**Instructions for the task**
A word-for-word copy of the lines from the one holding "vfov_deg: 9.8" through the final line of the records below is the only output asked for.

**Exercise data**

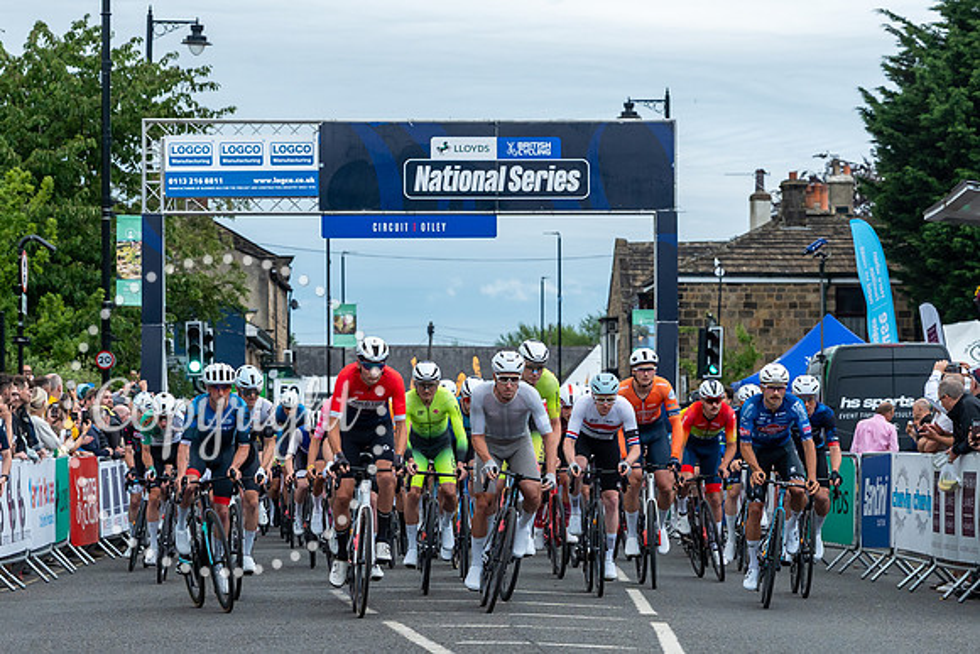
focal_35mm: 140
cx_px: 478
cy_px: 471
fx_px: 3804
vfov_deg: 9.8
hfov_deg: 14.7
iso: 1000
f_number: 3.5
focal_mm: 68
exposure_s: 1/800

**Answer to this exercise**
vfov_deg: 9.8
hfov_deg: 14.7
iso: 1000
f_number: 3.5
focal_mm: 68
exposure_s: 1/800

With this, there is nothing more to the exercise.